O cenário político-jurídico brasileiro foi agitado na última quinta-feira (12) pelas declarações do renomado jurista e professor Wálter Maierovitch. Em participação no programa de televisão WW, ele afirmou que documentos em posse da Polícia Federal (PF) contêm elementos que podem configurar condutas ilícitas atribuídas ao ministro Dias Toffoli, do Supremo Tribunal Federal (STF). A revelação ocorre poucas horas após o próprio STF confirmar que Toffoli havia deixado a relatoria do chamado 'caso Master', gerando um debate intenso sobre a lisura dos processos na mais alta corte do país.
Controvérsias na Gestão Processual do STF
Maierovitch teceu duras críticas à maneira como o Supremo Tribunal Federal conduziu a situação envolvendo a saída do ministro da relatoria. Para o jurista, a abordagem da Corte resultou em 'contradições graves', levantando questionamentos sobre a aderência à legislação processual penal vigente. Ele apontou, especificamente, que a nota conjunta emitida por dez ministros do STF, destinada a esclarecer o episódio, mostrou-se insuficiente para apaziguar as incertezas, classificando-a como inadequada para encerrar um tema de tamanha gravidade.

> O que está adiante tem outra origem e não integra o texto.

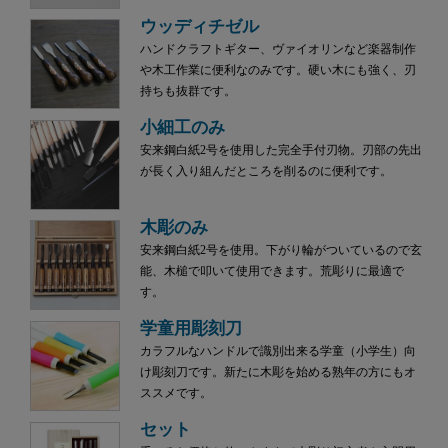
ウッディチゼル
ハンドクラフトギター、ヴァイオリンなど楽器制作
や木工作業に便利なのみです。硬い木にも強く、刃
持ちも抜群です。
小細工のみ
安来鋼白紙2号を使用した完全手付刃物。刃部の先出
が長く入り組んだところを削るのに便利です。
木彫のみ
安来鋼白紙2号を使用。下がり輪がついているので玄
能、木槌で叩いて使用できます。荒彫りに最適で
す。
学童用彫刻刀
カラフルなハンドルで識別出来る学童（小学生）向
け彫刻刀です。新たに木彫を始める熟年の方にもオ
ススメです。
セット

A Prerrogativa Legal da Investigação: O Papel da PGR
Aprofundando a análise, o professor destacou um ponto crucial da legislação processual: a legitimidade exclusiva do titular da investigação para levantar hipóteses de suspeição ou impedimento em fase de inquérito. No contexto presente, essa prerrogativa caberia unicamente ao procurador-geral da República, Paulo Gonet. Maierovitch questionou a ausência de tal arguição por parte do PGR, sugerindo que o procedimento adotado pelo STF desconsiderou essa regra fundamental, o que, em sua visão, fragiliza a validade das ações tomadas pela Corte.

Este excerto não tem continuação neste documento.